The adverse reactions listed below are classified by system organ classes and in order of decreasing severity. Frequency is defined as follows: very common (≥ 1/10); common (≥ 1/100 to < 1/10); uncommon (≥ 1/1000 to < 1/100); rare (≥ 1/10,000 to < 1/1000); very rare (< 1/10,000); frequency not known (cannot be estimated based on available data).

Psychiatric disorders:
Uncommon: agitation, confusion, insomnia.

Nervous system disorders:
Uncommon: somnolence, dizziness, headache; frequency not known: sensation of warmth.

Vascular disorders:
Uncommon: arterial hypotension, flushing.

Gastrointestinal disorders:
Common: abdominal discomfort; uncommon: diarrhoea, nausea, constipation.

Skin and subcutaneous tissue disorders:
Uncommon: pruritus; frequency not known: rash.

General disorders and administration site conditions:
Frequency not known: fibrosis.

Investigations:
Uncommon: increased blood uric acid levels.

a Assessment of the frequency of adverse reactions was based on results from studies included in the integrated safety summary of the medicinal product (reactions occurring after treatment initiation for any reason). This integrated safety analysis includes data from 8 double-blind controlled studies involving patients with mild to moderate dementia, of whom 1246 received nicergoline. The "rule of three" was not applied, as the integrated safety database for nicergoline included fewer than 3000 patients.

Reporting of suspected adverse reactions

Reporting suspected adverse reactions after marketing authorization is important. It allows continued monitoring of the benefit-risk balance of the medicinal product. Healthcare professionals are requested to report any suspected adverse reactions in accordance with national legislative requirements.

Shelf life. 4 years.

Storage conditions. Store out of reach of children at a temperature not exceeding 25 °C.

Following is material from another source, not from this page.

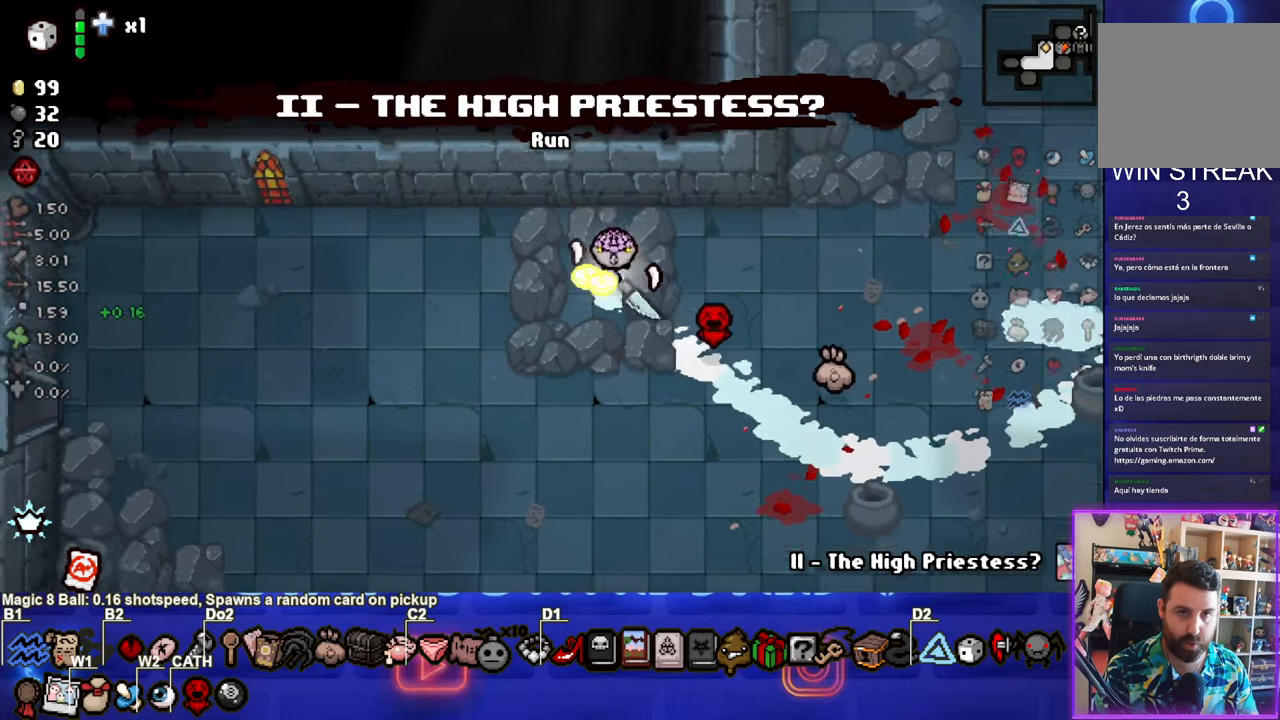
{"buttons": [], "left_stick": "down-left", "events": [[17, "left_stick", "right"], [150, "left_stick", "down-right"], [333, "left_stick", "down"], [500, "left_stick", "down-left"]]}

After reconstitution, store in the cardboard packaging to protect from light at a temperature not exceeding 25 °C. The solution should be used within 48 hours.

Incompatibilities. For intramuscular injections, use the solvent provided. For intravenous injections/infusions, use physiological saline or glucose solution.

Packaging. 4 mg of lyophilisate in a vial; 4 mL of solvent in an ampoule. Two vials and two ampoules in a blister pack; two blisters in a cardboard box; or one vial of powder and one ampoule of solvent placed in a cardboard box together with the instructions for medical use. Four cardboard boxes, packaged together in a cardboard box.

Prescription category. Prescription only.

Manufacturer.

Pfizer Manufacturing Belgium/Pfizer Manufacturing Belgium.

Manufacturer's address and location of the site of manufacture.

Rijksweg 12, Puurs-Sint-Amands, 2870, Belgium/Rijksweg 12, Puurs-Sint-Amands, 2870, Belgium.